Here are some records; quote them exactly, leaving out the pictures.

[Data to process Boundary: Start]

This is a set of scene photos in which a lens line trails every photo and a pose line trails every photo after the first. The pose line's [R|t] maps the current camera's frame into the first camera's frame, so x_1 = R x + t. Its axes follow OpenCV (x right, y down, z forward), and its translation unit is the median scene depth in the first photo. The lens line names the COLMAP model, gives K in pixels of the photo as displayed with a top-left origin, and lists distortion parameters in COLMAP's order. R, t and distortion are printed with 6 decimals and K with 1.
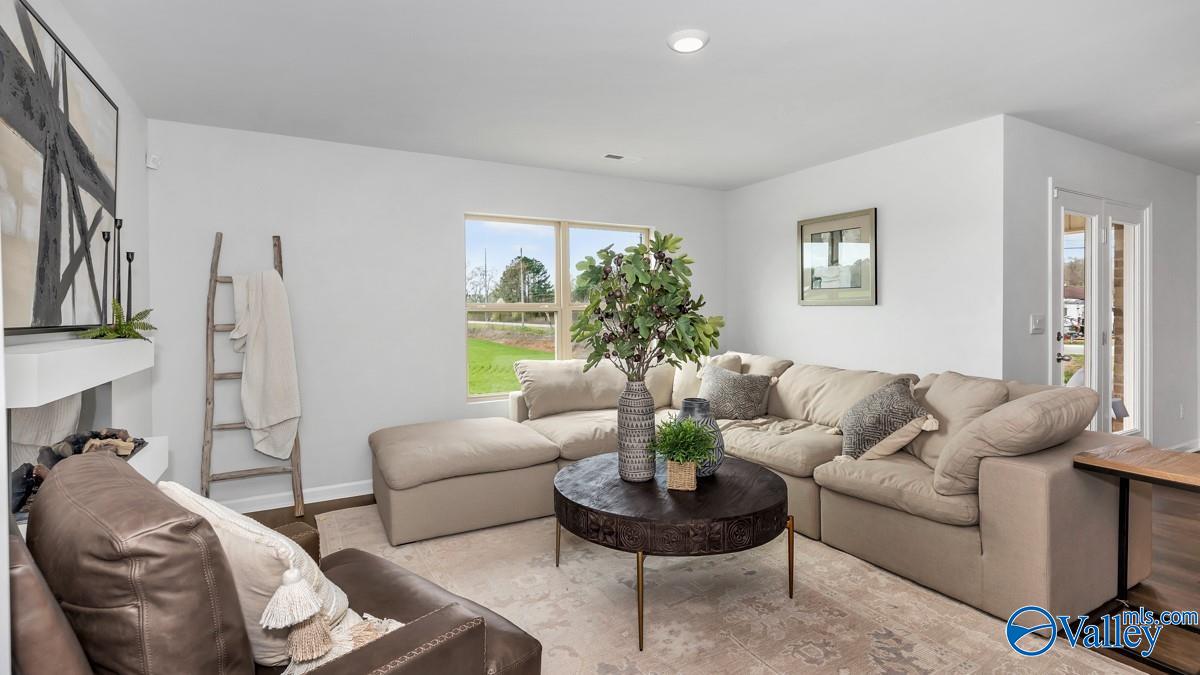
lens RADIAL K [[545.7, 0, 582.8], [0, 545.7, 304.0], [0, 0, 1]] dist [0.001933, -0.001398]
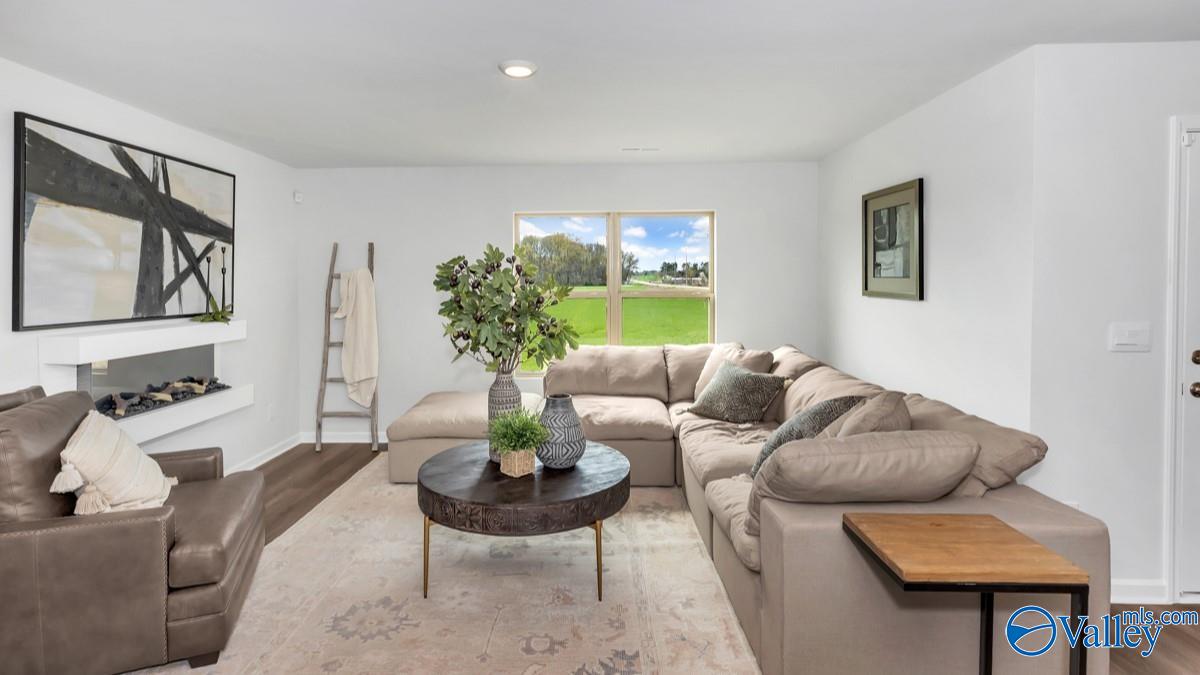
lens RADIAL K [[545.7, 0, 582.2], [0, 545.7, 284.0], [0, 0, 1]] dist [0.001933, -0.001398]
pose [[0.871289, 0.003936, -0.490754, 0.618372], [0.005615, 0.999822, 0.017988, -0.049170], [0.490738, -0.018428, 0.871113, 0.077445]]
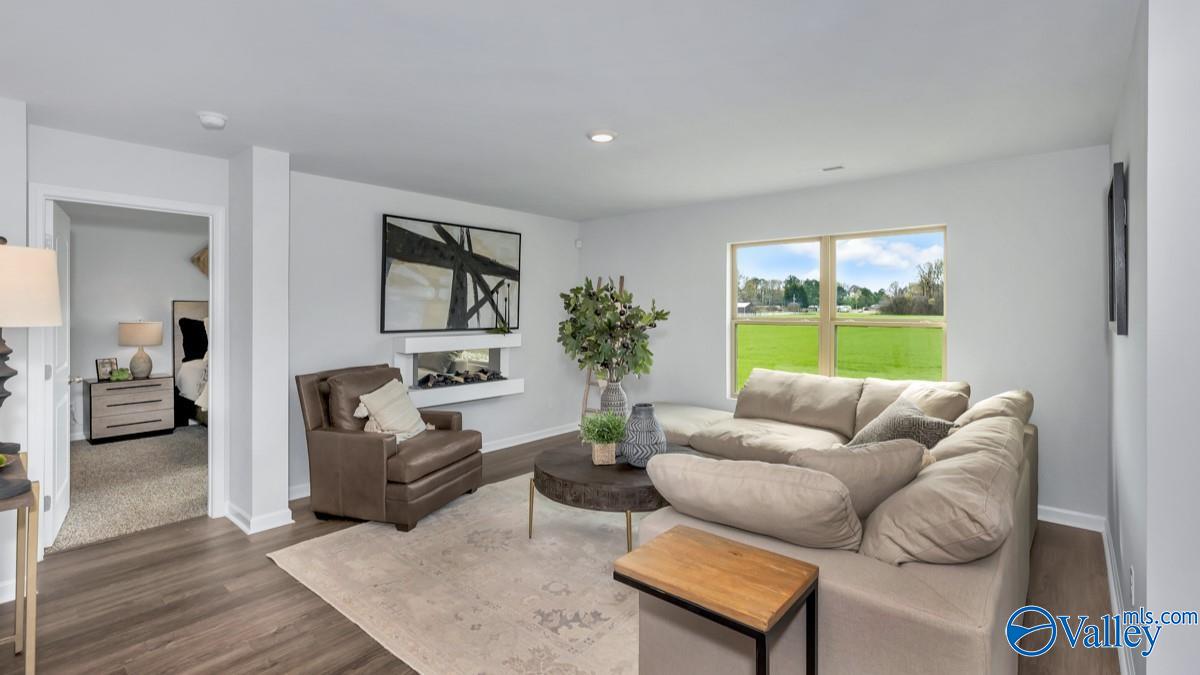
lens RADIAL K [[545.7, 0, 616.6], [0, 545.7, 302.3], [0, 0, 1]] dist [0.001933, -0.001398]
pose [[0.367037, -0.008337, -0.930169, 1.083215], [0.009555, 0.999941, -0.005192, -0.040052], [0.930157, -0.006982, 0.367095, 0.399984]]
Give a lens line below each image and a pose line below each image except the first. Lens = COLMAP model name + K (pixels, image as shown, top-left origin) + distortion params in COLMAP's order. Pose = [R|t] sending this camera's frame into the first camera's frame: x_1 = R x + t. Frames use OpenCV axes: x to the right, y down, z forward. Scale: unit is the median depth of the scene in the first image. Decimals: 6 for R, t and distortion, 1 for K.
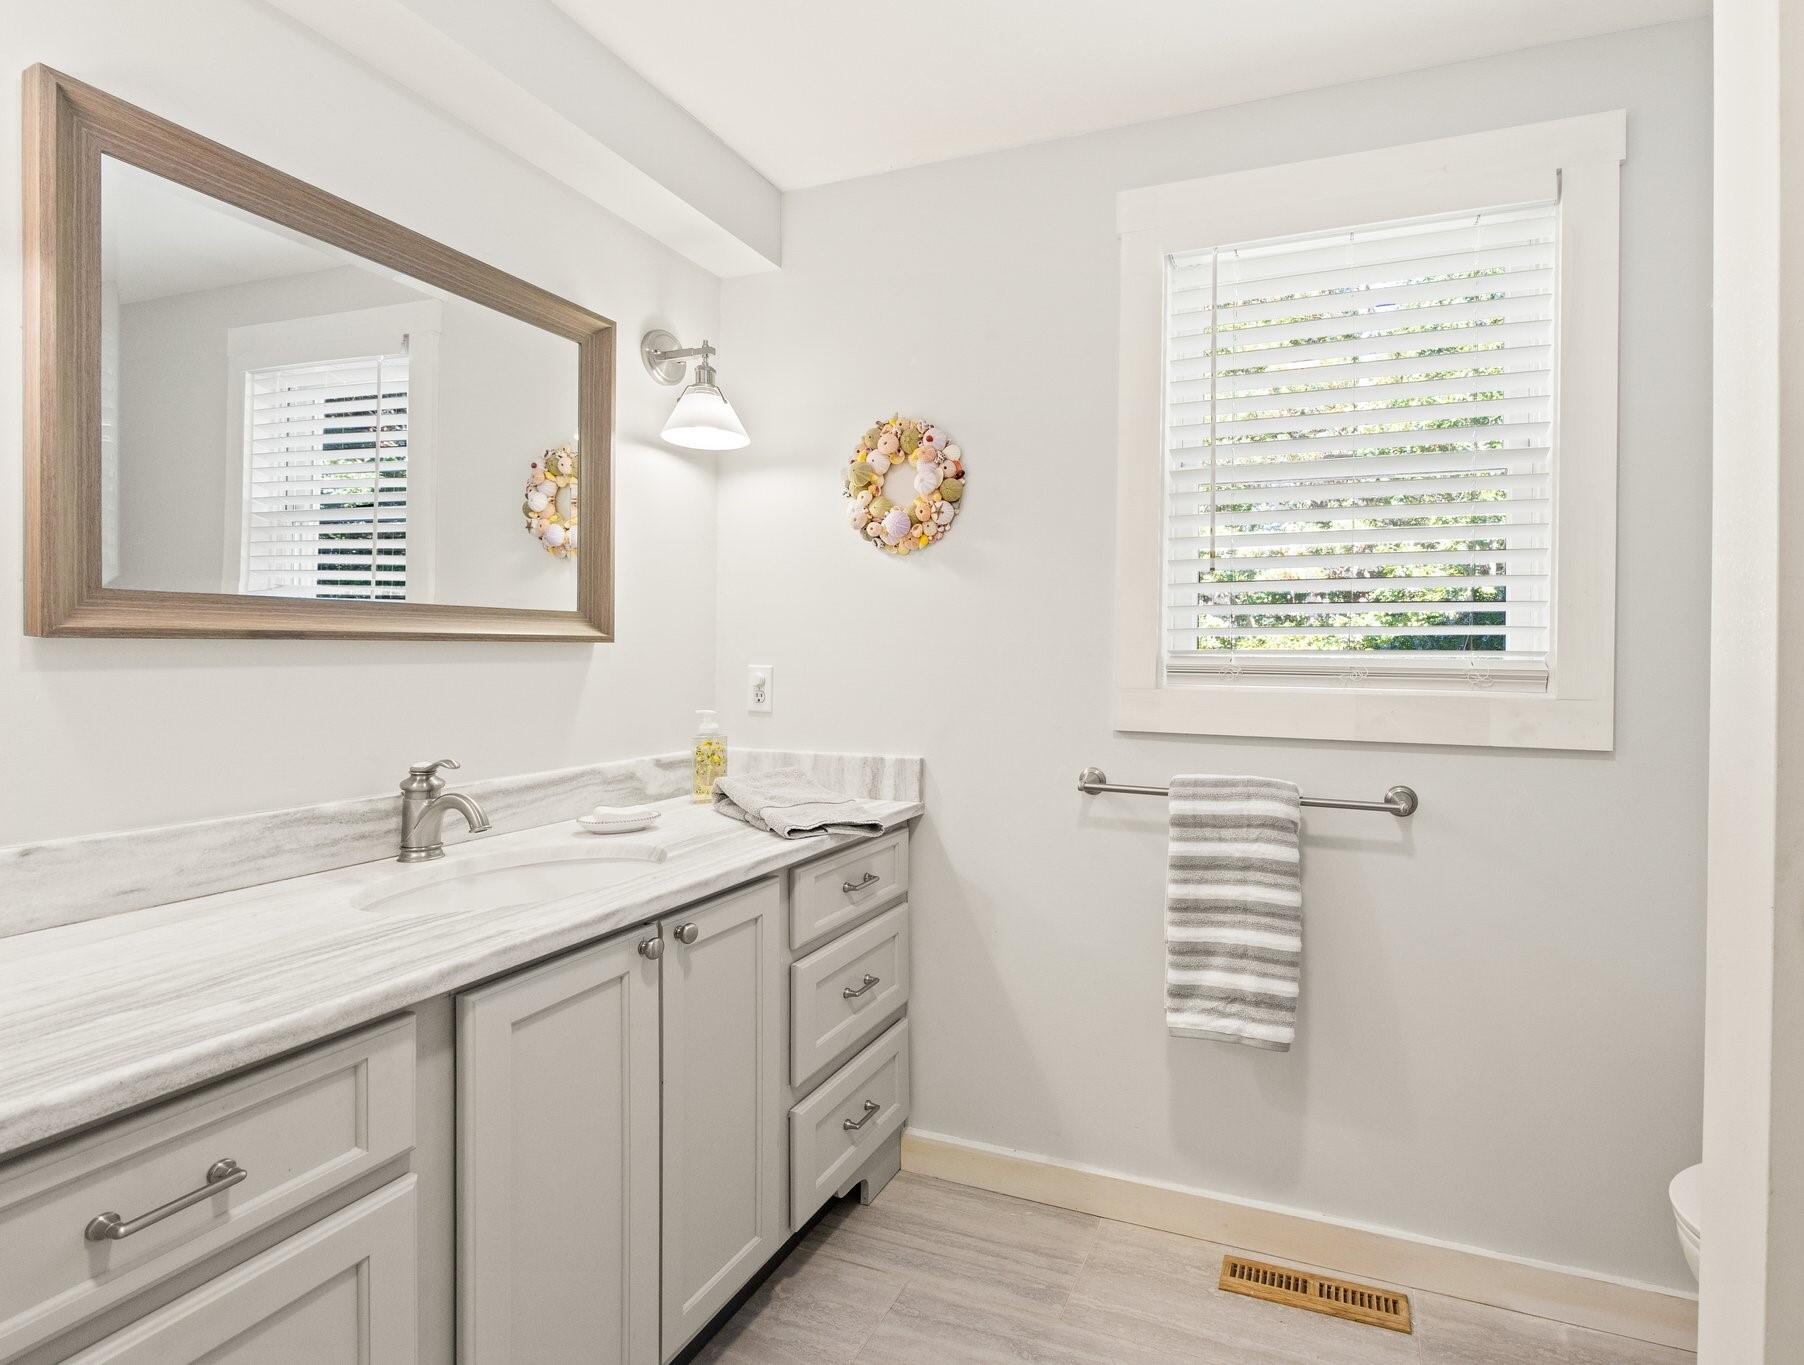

[Data to process Boundary: End]

_Answer for this exercise:_
This is a set of scene photos in which a lens line trails every photo and a pose line trails every photo after the first. The pose line's [R|t] maps the current camera's frame into the first camera's frame, so x_1 = R x + t. Its axes follow OpenCV (x right, y down, z forward), and its translation unit is the median scene depth in the first photo. The lens line names the COLMAP model, gives K in pixels of the photo as displayed with a top-left origin, and lists distortion parameters in COLMAP's order. R, t and distortion are printed with 6 decimals and K with 1.
lens RADIAL K [[545.7, 0, 582.8], [0, 545.7, 304.0], [0, 0, 1]] dist [0.001933, -0.001398]
lens RADIAL K [[545.7, 0, 582.2], [0, 545.7, 284.0], [0, 0, 1]] dist [0.001933, -0.001398]
pose [[0.871289, 0.003936, -0.490754, 0.618372], [0.005615, 0.999822, 0.017988, -0.049170], [0.490738, -0.018428, 0.871113, 0.077445]]
lens RADIAL K [[545.7, 0, 616.6], [0, 545.7, 302.3], [0, 0, 1]] dist [0.001933, -0.001398]
pose [[0.367037, -0.008337, -0.930169, 1.083215], [0.009555, 0.999941, -0.005192, -0.040052], [0.930157, -0.006982, 0.367095, 0.399984]]
Give a lens line below each image and a pose line below each image except the first. Lens = COLMAP model name + K (pixels, image as shown, top-left origin) + distortion params in COLMAP's order. Pose = [R|t] sending this camera's frame into the first camera's frame: x_1 = R x + t. Frames use OpenCV axes: x to the right, y down, z forward. Scale: unit is the median depth of the scene in the first image. Decimals: 6 for R, t and distortion, 1 for K.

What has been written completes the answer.